------ GIVEN RECORDS

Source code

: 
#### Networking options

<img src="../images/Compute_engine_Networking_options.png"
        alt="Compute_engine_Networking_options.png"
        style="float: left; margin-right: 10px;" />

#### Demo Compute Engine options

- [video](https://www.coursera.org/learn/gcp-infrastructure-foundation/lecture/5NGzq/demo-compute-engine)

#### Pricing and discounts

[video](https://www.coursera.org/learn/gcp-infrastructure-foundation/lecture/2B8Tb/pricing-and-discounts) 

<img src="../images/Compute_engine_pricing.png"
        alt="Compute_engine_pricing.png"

------------

> **WHAT TO DO**:
Copy all of the lines above character for character, with nothing changed or left out.

> **RESULT OF THIS TASK**:
Source code

: 
#### Networking options

<img src="../images/Compute_engine_Networking_options.png"
        alt="Compute_engine_Networking_options.png"
        style="float: left; margin-right: 10px;" />

#### Demo Compute Engine options

- [video](https://www.coursera.org/learn/gcp-infrastructure-foundation/lecture/5NGzq/demo-compute-engine)

#### Pricing and discounts

[video](https://www.coursera.org/learn/gcp-infrastructure-foundation/lecture/2B8Tb/pricing-and-discounts) 

<img src="../images/Compute_engine_pricing.png"
        alt="Compute_engine_pricing.png"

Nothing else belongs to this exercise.